The word hung there.
“Okay.” Sean leaned forward. “Walk me through it.”
Maya leaned forward. “It’s a social media app. That’s the product. But built on completely different principles.”
“What principles?”
“You control everything. What you see. Who can reach you. How you earn.”
Sean nodded. “Okay. Show me.”
“You open the app. You follow who you want. Your feed is only them. No algorithm pushing content. No suggested posts. Just the people you chose.”
“Yeah that’s Nostr generally.”
“And you only see comments from people you follow. Unless you flip a switch. You control who can reach your eyes.”
“So the bots—”
“Don’t exist. Not unless you let them.”
Sean stood. Started pacing. “That solves half my issues with Nostr right now. The spam. The noise.”
“I know.”
“But people like discovery. Finding new creators.”
“You can toggle it. Open your feed up. Let the world in. Or close it back down.” Maya shrugged. “Your choice. That’s the point. You decide. Always. And you can change it anytime.”
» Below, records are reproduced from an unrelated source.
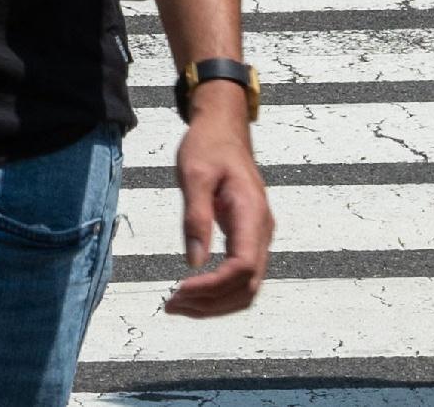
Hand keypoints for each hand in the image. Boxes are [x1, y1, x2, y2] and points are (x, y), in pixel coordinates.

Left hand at [166, 97, 272, 317]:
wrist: (225, 128)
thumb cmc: (209, 146)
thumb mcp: (194, 174)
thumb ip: (196, 217)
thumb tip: (194, 263)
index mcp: (251, 214)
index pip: (242, 268)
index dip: (213, 286)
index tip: (180, 290)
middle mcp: (262, 231)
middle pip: (247, 287)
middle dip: (211, 303)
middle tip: (171, 305)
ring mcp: (259, 237)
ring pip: (247, 288)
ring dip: (215, 303)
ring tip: (178, 304)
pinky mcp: (250, 239)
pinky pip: (241, 276)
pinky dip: (219, 292)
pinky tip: (193, 292)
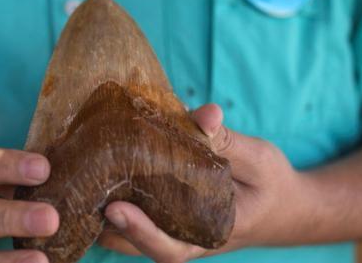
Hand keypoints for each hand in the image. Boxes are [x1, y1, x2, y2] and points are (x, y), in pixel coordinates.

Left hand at [98, 104, 316, 262]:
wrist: (287, 207)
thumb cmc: (274, 184)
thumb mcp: (259, 160)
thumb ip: (228, 141)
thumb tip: (203, 114)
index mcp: (211, 234)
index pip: (169, 247)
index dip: (139, 231)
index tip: (116, 209)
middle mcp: (186, 241)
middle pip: (134, 245)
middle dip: (104, 222)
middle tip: (80, 186)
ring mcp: (174, 232)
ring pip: (125, 234)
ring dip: (99, 211)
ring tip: (75, 176)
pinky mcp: (166, 216)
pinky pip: (132, 213)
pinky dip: (110, 196)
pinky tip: (90, 169)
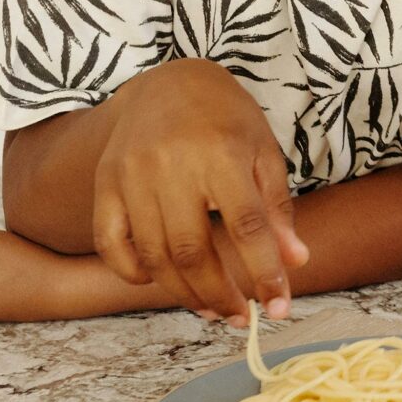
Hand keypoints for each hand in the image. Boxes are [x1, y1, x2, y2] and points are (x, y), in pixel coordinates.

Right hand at [95, 60, 305, 322]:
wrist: (168, 83)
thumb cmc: (226, 120)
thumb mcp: (264, 153)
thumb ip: (277, 209)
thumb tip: (295, 262)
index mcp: (221, 154)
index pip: (247, 227)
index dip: (265, 272)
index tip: (280, 307)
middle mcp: (172, 166)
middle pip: (194, 251)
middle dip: (221, 294)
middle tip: (241, 318)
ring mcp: (131, 176)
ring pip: (154, 254)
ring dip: (183, 292)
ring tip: (211, 308)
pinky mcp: (105, 184)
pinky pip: (110, 243)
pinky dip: (132, 272)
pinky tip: (160, 282)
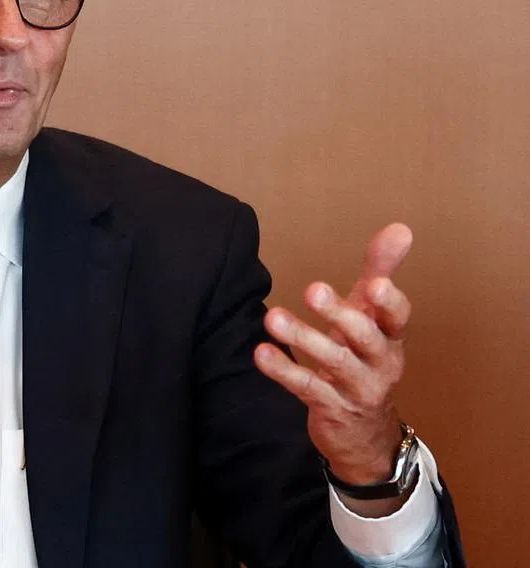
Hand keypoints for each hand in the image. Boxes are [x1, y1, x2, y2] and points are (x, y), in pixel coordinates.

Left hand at [254, 224, 413, 502]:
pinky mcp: (330, 408)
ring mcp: (357, 388)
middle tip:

He stopped. Turned to face her.
“And the ads?”
“Same philosophy. You set your price. How much is your attention worth? If an advertiser wants to reach you, they bid. If their bid meets your price, you see the promotion, you get paid.”
“Who does the matching?”
“We do. That’s the business. We run the marketplace. If there is a match, next time you swipe the offer to get paid to watch shows.”
“And if I don’t want ads?”
“Change your price to a hundred dollars. Opt out of them completely. No one bothers you.”
“But I’d miss the money.” Sean smirked.
“Your choice.” She smiled. “Sovereignty means you get to choose wrong too.”
“So I set my price. Advertiser bids. If it matches, I watch the promotion.” Sean was working through it. “Then what?”
“You get paid. Instantly. Bitcoin.”
“All of it?”
“Whatever price you set. 100% of the advertiser’s budget goes to viewers. We take a service fee on top.”
“So you’re not taking a cut.”
“Never. Advertisers pay us upfront. Separate from what goes to viewers. 20% service fee. We have no reason to game it.”
“And the videos I actually want to watch?”
“Organic discovery, yes. You watch them. You zap the creator if you love it. Money flows directly.”
“So it’s TikTok—”
“Same format.”
“—without anyone harvesting my attention to sell without my consent.”
“Harvesting. Ooh.” Maya interrupted.
“You liked that?” Sean smirked.
Maya laughed. “Yes! And without anyone controlling what you see. What reaches you. What’s in your head.”
Sean sat back down at the table. Quiet.
“Maya.”
“Yeah?”
“This isn’t just an app.”
“I know.”
“This is—” He stopped. Looked at her. “This is a revolution. I want social media to actually work this way. I want to use this app. Right now.”
Something cracked in Maya’s chest.
“Me too. I want to build this right now.”